Peggy Wiesenberg of the citywide parents council, said the district should consider using race as a factor in admitting students to the advanced classes. Other school districts, such as Lynn, have successfully fought to use race as an element in balancing schools.

But Michael C. McLaughlin, the lawyer who succeeded in getting the racial quotas removed from Boston Latin, said the district should focus instead on improving student achievement. McLaughlin, whose daughter was one of the plaintiffs who alleged she was not awarded a spot despite high test scores, said both black and white Boston residents have fled to charter schools and private schools.

''The problem I have with the whole system is that these kinds of quotas just continue to camouflage the lack of performance in the Boston Public Schools," he said.

In advanced-work classes, students take notes and do research reports as early as the fourth grade. Fifth-graders take sixth-grade math.

During a recent lesson in physics in Costa's class at Hennigan, fourth-graders built their own race cars to figure out how to make them move using elastic bands. A group of girls figured out that shifting the weight on the car helped it move in a straight line. A group of boys puzzled over the design of their car.

''It's been lurching backward and popping wheelies," said one 10-year-old. ''We're trying to cope with that problem."

Last year, a task force of educators and community leaders urged the district to expand advanced-work classes to all middle and elementary schools, instead of to only about two dozen elementary and middle schools. The district did not put the program in every school and continued to focus on outreach through fliers, parent meetings, and a summer program at Boston Latin.

Parents and community members say the district should do more to recruit students for the advanced classes.

James Hardy Williams, a parent and teacher at Boston Latin Academy, said the district probably failed to stop the decline because no one complained about it.

''You know the squeaky wheel?" he said. ''There was no squeaky wheel there."

Teachers and parents say the system means that black and Latino students will remain underrepresented at the city's top schools.

Since 1998, black and Hispanic enrollment at Boston Latin has plunged to just 16 percent of students.

A decade ago, Boston Latin was a third black and Hispanic, in keeping with a quota system that reserved 35 percent of the seats for blacks and Hispanics. Boston Latin Academy is also majority white and Asian. Only John D. O'Bryant School of Mathematics and Science reflects the district.

Teachers and principals say that school officials should consider additional measures, such as grades, and allow them to recommend students for the advanced classes instead of relying on a test.

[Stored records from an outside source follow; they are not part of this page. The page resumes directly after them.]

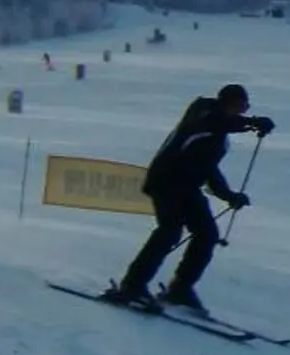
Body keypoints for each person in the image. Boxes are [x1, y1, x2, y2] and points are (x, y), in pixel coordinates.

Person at [108, 83, 275, 315]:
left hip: (187, 188)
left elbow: (209, 170)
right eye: (243, 105)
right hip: (165, 181)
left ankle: (180, 288)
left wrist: (229, 196)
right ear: (231, 102)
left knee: (207, 235)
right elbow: (215, 122)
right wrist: (251, 123)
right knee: (169, 231)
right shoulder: (203, 112)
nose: (245, 109)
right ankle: (132, 286)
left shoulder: (218, 136)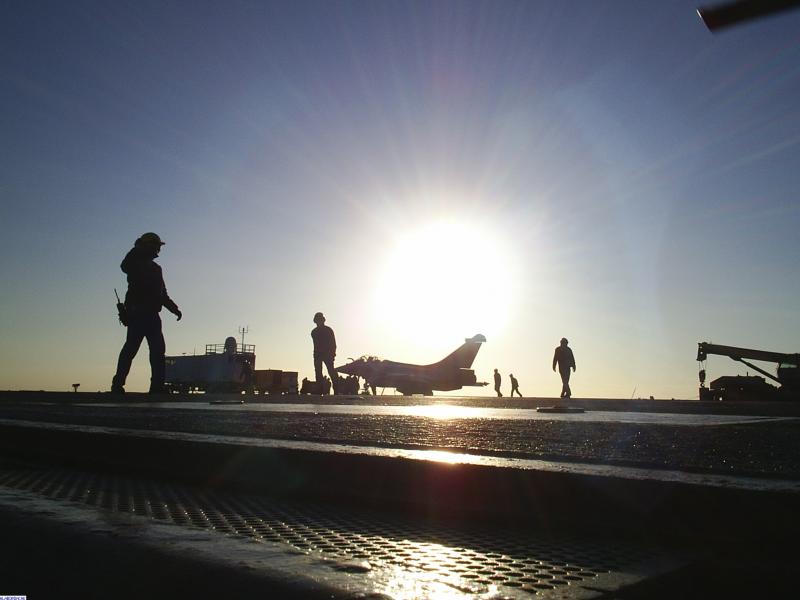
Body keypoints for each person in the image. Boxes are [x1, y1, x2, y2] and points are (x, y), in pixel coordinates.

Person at [111, 232, 182, 394]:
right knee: (130, 349)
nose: (159, 250)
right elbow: (124, 266)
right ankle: (117, 384)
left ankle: (157, 387)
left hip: (152, 316)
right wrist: (138, 247)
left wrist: (174, 309)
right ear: (149, 246)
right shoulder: (134, 262)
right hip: (137, 313)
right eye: (157, 246)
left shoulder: (156, 269)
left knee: (158, 352)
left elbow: (162, 294)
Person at [311, 312, 337, 394]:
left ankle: (337, 389)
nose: (319, 322)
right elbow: (316, 345)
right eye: (317, 320)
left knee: (331, 371)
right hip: (318, 355)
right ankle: (319, 390)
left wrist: (332, 354)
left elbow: (333, 343)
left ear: (323, 320)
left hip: (327, 354)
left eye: (320, 320)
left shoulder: (328, 330)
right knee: (318, 372)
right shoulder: (314, 332)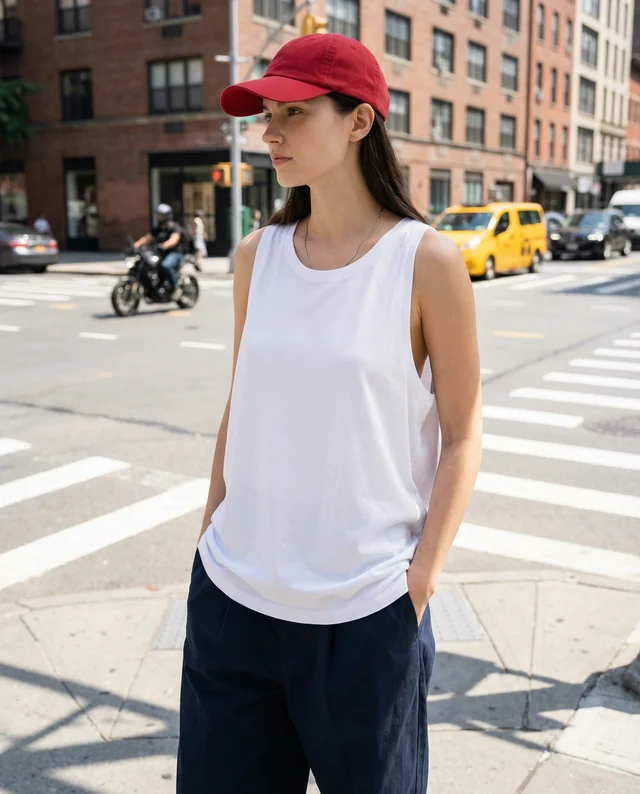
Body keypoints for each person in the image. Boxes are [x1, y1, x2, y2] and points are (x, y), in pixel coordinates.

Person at [177, 33, 482, 794]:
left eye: (293, 113)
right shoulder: (258, 254)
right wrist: (210, 531)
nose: (268, 132)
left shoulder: (426, 260)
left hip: (366, 613)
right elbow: (242, 401)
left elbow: (463, 433)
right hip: (234, 601)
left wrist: (417, 585)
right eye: (265, 115)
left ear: (359, 121)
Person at [134, 203, 184, 300]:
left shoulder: (174, 227)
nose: (159, 217)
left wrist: (164, 245)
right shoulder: (158, 228)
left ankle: (176, 288)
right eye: (158, 215)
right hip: (160, 253)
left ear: (167, 216)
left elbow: (173, 240)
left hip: (174, 253)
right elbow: (147, 238)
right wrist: (136, 245)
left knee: (165, 265)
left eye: (161, 215)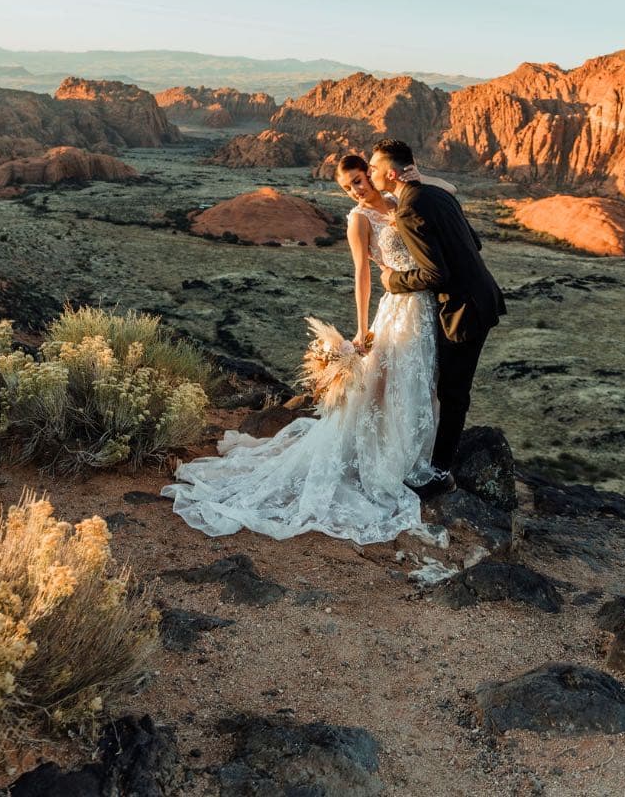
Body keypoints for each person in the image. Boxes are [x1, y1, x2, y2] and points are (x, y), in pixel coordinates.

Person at [161, 154, 440, 545]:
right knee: (386, 385)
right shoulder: (358, 219)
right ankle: (379, 464)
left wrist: (421, 177)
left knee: (414, 383)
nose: (356, 191)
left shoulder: (400, 200)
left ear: (370, 174)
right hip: (396, 307)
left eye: (359, 181)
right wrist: (361, 331)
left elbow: (448, 194)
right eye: (347, 187)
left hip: (424, 305)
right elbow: (362, 273)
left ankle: (407, 457)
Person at [367, 138, 506, 500]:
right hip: (481, 298)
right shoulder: (437, 195)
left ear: (392, 173)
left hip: (465, 309)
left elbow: (435, 274)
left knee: (453, 391)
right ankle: (437, 462)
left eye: (373, 168)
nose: (370, 173)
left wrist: (392, 280)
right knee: (450, 388)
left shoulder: (408, 210)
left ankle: (440, 473)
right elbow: (475, 243)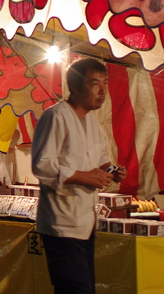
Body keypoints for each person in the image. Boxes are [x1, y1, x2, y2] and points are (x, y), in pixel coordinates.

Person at [32, 58, 127, 294]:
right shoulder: (55, 116)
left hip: (85, 221)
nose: (102, 90)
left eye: (104, 83)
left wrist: (112, 170)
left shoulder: (92, 121)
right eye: (95, 83)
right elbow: (42, 165)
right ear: (74, 87)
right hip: (61, 223)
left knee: (80, 289)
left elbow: (99, 158)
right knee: (77, 289)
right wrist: (84, 177)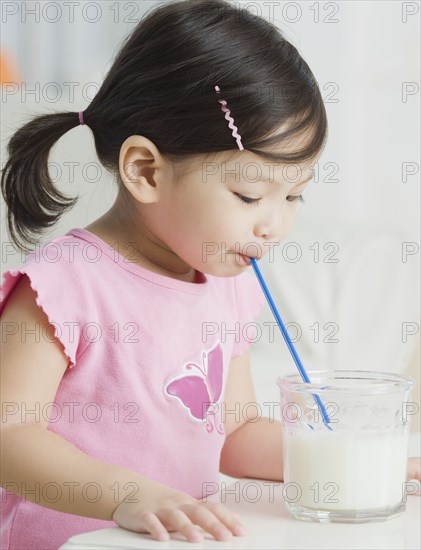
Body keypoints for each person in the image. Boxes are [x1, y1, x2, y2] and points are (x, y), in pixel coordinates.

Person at [1, 1, 419, 549]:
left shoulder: (229, 286)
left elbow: (236, 434)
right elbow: (9, 436)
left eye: (293, 194)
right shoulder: (63, 285)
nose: (276, 224)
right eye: (249, 195)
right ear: (145, 170)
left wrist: (360, 460)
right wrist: (127, 495)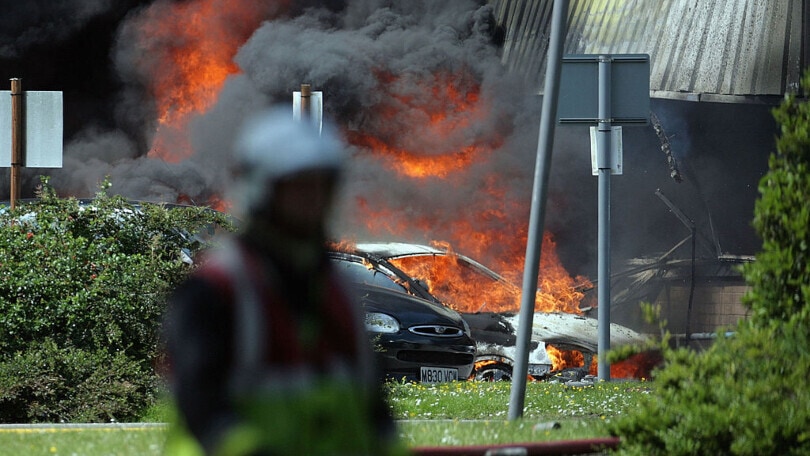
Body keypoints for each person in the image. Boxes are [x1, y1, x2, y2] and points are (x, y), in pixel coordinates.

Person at [162, 107, 406, 456]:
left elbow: (375, 415)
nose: (313, 200)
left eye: (322, 186)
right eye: (299, 187)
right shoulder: (214, 292)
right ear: (262, 190)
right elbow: (202, 406)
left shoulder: (340, 292)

Rachel Skerritt, 27, who is black, went through advanced-work classes in Boston Public Schools, got into Boston Latin, and graduated from the University of Pennsylvania.

Now a published author and an English teacher at Boston Latin, Skerritt sees only a handful of black students in her classes.

''If I hadn't been in advanced work I definitely wouldn't have gotten into Latin," she said. ''I feel like my whole educational career was made when I was 7."